Some tooth flanks show shading produced by a lack of grinding (see Figure 9). Accordingly, there are two significantly different areas in the averaged workpiece rotation of the single-flank test (see Figure 10). In the corresponding order spectra of the SFT and the GDA (see Figure 11), in addition to the amplitudes of the 21st workpiece order and its multiples already known from the previous example (see Figure 8), other prominent amplitudes can also be recognized as sidebands to these orders and the tooth mesh harmonics.
Fig. 9: Tooth flanks of a continuously generative-ground gear that has not been smoothly ground in certain areas
The examples here show a good correlation between the results of the SFT and the GDA. Thus, both methods are suitable for identifying noise-relevant geometry deviations. Each has different advantages, however. Due to its significantly shorter measuring time, the single-flank test is well-suited to complete inline monitoring of the production process.
The GDA, on the other hand, is better suited to laboratory analyses due to its all-teeth measurement.
Fig. 10: SFT averaged workpiece rotation of a continuously generative-ground gear that has not been smoothly ground in certain areas
Fig. 11: Comparison of SFT versus GDA using a continuously generative-ground gear that has not been smoothly ground in certain areas as an example
Both roll testing and the waviness analysis are suitable for detecting gears that are critical from a noise perspective.
The informative value of an order spectrum goes far beyond the evaluation of a conventional gear measuring technique.
The appeal of the GDA software lies in the fact that it can be integrated into the process chain without any additional effort. Klingelnberg’s P-series Precision Measuring Centers provide clear indications of expected noise problems for each gear measured.
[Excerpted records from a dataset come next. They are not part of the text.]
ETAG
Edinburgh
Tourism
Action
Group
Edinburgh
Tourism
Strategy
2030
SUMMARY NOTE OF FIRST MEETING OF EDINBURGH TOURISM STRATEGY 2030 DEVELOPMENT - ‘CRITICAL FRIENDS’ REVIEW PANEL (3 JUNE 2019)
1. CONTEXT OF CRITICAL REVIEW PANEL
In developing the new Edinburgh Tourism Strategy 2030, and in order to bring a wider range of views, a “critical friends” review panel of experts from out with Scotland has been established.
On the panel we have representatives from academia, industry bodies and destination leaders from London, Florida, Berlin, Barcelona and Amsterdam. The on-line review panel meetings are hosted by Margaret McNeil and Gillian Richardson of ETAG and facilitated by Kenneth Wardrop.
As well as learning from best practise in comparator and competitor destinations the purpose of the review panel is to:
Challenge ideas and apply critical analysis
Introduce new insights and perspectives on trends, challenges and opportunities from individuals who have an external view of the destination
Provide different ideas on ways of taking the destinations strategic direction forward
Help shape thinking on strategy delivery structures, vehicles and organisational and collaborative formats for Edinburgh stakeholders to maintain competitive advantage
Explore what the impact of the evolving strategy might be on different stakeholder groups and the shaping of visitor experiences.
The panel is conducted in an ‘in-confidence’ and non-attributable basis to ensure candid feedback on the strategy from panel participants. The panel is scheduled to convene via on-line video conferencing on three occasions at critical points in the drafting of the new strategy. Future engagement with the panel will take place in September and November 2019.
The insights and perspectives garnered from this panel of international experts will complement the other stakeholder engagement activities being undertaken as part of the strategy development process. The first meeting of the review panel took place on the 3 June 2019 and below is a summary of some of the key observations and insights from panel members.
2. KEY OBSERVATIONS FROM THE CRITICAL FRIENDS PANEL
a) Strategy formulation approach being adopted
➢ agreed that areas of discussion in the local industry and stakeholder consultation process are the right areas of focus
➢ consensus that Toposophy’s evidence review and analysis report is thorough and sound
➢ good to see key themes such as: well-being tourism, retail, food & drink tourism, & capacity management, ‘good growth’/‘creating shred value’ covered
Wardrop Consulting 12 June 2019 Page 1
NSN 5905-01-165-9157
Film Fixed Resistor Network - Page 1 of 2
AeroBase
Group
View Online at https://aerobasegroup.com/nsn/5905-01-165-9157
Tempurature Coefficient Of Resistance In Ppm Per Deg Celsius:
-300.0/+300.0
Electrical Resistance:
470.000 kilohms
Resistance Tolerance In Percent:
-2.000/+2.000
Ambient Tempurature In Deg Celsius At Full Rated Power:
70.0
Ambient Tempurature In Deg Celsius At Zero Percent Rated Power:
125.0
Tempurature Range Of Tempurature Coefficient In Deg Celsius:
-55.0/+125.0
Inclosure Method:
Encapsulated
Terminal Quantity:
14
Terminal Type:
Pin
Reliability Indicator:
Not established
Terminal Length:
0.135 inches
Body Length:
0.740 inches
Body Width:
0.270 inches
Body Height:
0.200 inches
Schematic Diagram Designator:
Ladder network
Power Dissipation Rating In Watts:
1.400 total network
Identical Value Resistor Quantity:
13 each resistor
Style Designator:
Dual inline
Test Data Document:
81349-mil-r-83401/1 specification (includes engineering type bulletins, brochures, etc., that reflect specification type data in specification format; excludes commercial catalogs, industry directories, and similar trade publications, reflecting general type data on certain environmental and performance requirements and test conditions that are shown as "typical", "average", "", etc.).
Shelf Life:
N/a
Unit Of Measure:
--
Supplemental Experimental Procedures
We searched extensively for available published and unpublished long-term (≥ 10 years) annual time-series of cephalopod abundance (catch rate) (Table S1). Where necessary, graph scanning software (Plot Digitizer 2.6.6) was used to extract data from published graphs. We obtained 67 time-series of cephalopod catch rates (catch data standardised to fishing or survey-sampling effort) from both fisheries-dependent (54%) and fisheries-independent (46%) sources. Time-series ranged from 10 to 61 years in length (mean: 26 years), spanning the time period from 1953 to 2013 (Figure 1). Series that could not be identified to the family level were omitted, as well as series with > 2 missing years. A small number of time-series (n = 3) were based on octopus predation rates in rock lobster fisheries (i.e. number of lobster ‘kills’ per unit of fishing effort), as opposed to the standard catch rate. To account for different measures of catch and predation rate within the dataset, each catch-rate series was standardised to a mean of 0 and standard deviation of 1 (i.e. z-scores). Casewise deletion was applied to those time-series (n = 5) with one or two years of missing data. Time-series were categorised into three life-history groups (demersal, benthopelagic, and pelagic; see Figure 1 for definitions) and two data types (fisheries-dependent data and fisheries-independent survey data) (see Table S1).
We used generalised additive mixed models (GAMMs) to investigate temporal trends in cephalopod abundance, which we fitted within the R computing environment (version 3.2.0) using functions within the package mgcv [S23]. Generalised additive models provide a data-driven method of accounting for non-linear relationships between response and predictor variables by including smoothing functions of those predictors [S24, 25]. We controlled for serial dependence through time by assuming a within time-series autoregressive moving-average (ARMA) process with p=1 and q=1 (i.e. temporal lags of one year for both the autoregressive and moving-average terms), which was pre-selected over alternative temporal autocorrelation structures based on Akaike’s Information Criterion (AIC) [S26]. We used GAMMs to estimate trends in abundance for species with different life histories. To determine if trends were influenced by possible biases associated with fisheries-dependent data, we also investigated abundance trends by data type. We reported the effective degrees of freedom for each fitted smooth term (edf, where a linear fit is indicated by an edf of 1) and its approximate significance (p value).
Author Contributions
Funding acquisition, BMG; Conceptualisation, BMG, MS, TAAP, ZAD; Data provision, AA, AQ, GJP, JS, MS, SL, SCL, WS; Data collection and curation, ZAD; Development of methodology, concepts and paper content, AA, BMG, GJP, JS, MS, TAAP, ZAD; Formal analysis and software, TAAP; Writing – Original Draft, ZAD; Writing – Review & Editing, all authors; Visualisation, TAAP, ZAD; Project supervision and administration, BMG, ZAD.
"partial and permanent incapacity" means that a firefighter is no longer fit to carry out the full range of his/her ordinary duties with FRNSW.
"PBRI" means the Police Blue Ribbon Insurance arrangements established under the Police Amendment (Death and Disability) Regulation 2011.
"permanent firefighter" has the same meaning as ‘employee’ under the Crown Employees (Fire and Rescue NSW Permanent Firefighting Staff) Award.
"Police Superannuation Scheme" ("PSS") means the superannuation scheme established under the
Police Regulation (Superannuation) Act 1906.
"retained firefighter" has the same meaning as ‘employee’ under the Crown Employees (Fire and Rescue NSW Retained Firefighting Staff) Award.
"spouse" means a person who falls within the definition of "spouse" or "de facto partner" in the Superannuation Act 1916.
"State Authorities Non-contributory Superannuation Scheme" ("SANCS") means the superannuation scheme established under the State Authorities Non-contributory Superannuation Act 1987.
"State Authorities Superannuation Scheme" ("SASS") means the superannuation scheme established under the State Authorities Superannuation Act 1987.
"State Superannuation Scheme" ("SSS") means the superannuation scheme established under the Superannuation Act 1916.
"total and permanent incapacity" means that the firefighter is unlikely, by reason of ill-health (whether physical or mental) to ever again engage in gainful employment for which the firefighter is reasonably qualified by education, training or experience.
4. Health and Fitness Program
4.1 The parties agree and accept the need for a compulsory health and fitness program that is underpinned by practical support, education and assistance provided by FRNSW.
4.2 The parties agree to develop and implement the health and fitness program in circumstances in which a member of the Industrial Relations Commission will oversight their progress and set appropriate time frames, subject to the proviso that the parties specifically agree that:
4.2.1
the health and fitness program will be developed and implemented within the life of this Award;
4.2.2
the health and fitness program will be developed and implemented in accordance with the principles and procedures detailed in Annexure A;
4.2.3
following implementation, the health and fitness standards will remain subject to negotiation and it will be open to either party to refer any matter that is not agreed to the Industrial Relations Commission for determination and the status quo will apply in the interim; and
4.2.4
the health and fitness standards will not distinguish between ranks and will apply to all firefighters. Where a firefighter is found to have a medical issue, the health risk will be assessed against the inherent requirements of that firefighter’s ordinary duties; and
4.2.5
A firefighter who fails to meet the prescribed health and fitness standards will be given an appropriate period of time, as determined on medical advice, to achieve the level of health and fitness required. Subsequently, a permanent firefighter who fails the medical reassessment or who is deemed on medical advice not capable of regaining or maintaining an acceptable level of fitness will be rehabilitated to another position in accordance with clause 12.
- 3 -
It must be mentioned that the structure of the order spectrum only attains its full informative value when an all-teeth measurement is performed. This is where the orders classified as critical by the EOL test appear, because they convert vibrations in the gearbox into airborne noise. Due to its short measuring time, the R 300 can be easily integrated into the production process. This permanently prevents quality slippage.
Thus gearbox noise is best determined with roll testing on the R 300. A Klingelnberg Precision Measuring Center then provides the critical geometric information for measures to remedy the noise excitation.